The Merkel Cooper Residence by in situ studio is designed first to conceal and then to reveal.
The architects from Raleigh nestled the home into a hillside 100 feet up, to preside over a lake view outside Charlotte. Its second vista is down to a valley and forest of beech trees.
The main goals were to choreograph the experience of bringing people up the hill into the house – and then unveil the views. “You look to the lake on the east and the forest on the north,” says Matt Griffith, in situ’s co-founder.
You’d never know it on approach from the south, though.
“You come up the drive and don’t see the house ‘til you’re almost in it,” he says. “There’s a layered space between the carport and stairs, and then when you’re inside you see a wall of glass looking down to the lake.”
Before their clients purchased their 10-acre lot, they looked to their potential architects for counsel. “Our first assignment for was to go down there and look at the property and confirm it was a good enough piece of land for them to close on,” he says.
A retired couple who spent a great deal of time in Switzerland during their careers, they brought that country’s design aesthetic with them. They wanted a three-bedroom, three-bath, 3,000 square-foot home – with a minimalist look. “Their aesthetics were aligned with our internal instincts,” he says. “It’s very quiet and nothing more than it needs to be.”

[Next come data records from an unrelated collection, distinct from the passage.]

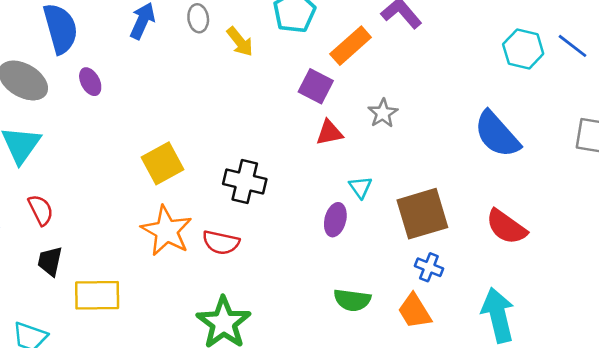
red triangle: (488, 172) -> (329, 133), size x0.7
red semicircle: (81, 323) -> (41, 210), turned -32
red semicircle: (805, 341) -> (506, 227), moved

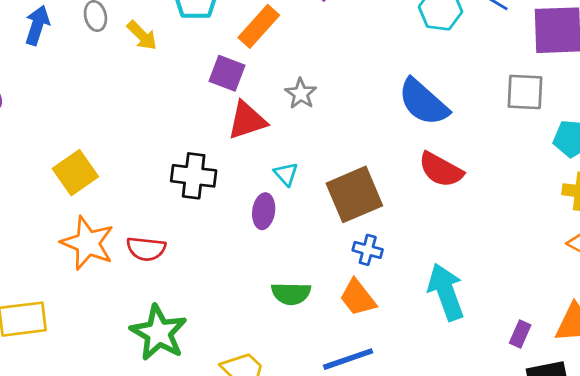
red triangle: (329, 133) -> (247, 120), size x1.4
black cross: (245, 181) -> (194, 176), moved
red semicircle: (506, 227) -> (441, 170), moved

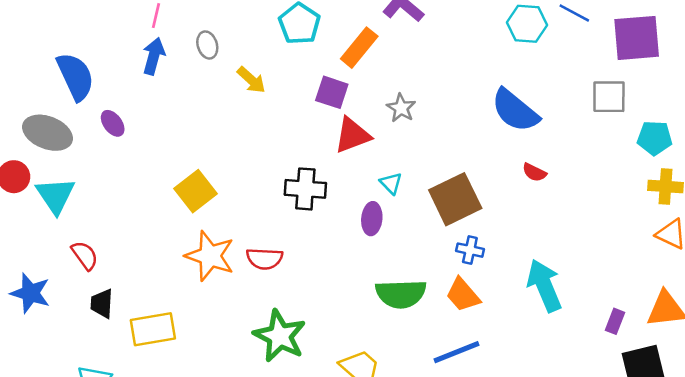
yellow arrow: (142, 35) -> (251, 80), moved
red semicircle: (441, 170) -> (534, 172), size x0.6
green semicircle: (291, 294) -> (401, 294), size x1.4

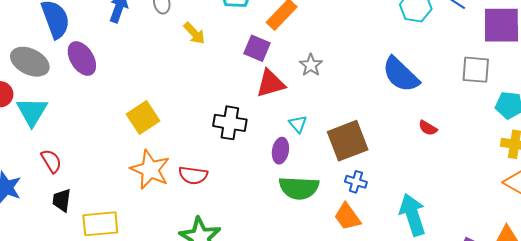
purple ellipse: (113, 123) -> (82, 59), size x1.6
red semicircle: (534, 172) -> (428, 128), moved
green semicircle: (401, 294) -> (299, 188), moved

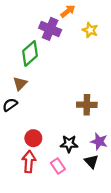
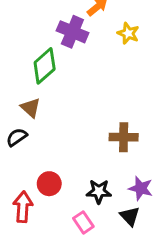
brown triangle: (20, 84) -> (31, 108), turned -32
red arrow: (29, 162) -> (23, 207), moved

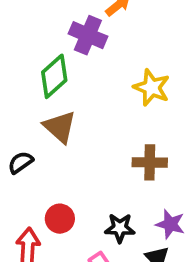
yellow star: (128, 33) -> (152, 88), moved, size x1.4
brown triangle: (31, 108) -> (60, 127), moved, size x1.4

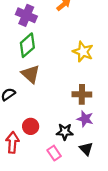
purple cross: (88, 35) -> (26, 15), moved
purple star: (170, 224) -> (85, 119), moved

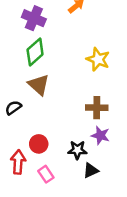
black triangle: (86, 149) -> (91, 171), moved, turned 48
pink rectangle: (54, 153) -> (46, 174), moved

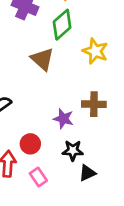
green diamond: (35, 52) -> (62, 25), moved
brown triangle: (39, 85) -> (42, 59), moved
purple star: (100, 135) -> (63, 119), moved

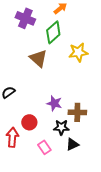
yellow star: (95, 51) -> (78, 52), turned -30
brown cross: (94, 104) -> (77, 112), moved
pink rectangle: (38, 177) -> (44, 147), moved

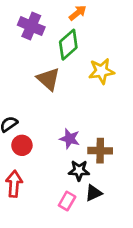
red circle: (29, 122) -> (22, 145), moved
pink rectangle: (44, 147) -> (67, 201), moved, turned 64

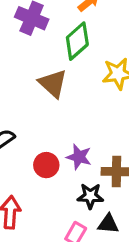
red circle: (22, 145) -> (46, 165), moved
black triangle: (94, 193) -> (108, 224), turned 30

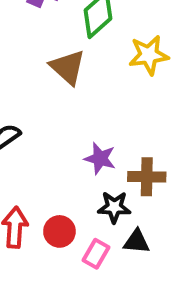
red circle: (46, 165) -> (59, 231), moved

Budget, too, was a consideration. So in situ identified the most important elements on site, and responded with architecture, not lavish materials. “It’s a pretty humble palette,” he says. “There’s Hardie plank, wood-clad aluminum windows with wood for soffitts and accents on the exterior.”
A wood screen separate cars from house. “You come up the drive and see the carport off to one side – it’s where cars park but it’s also the entrance.”
But that entrance is also a portal – to a lush Carolina landscape.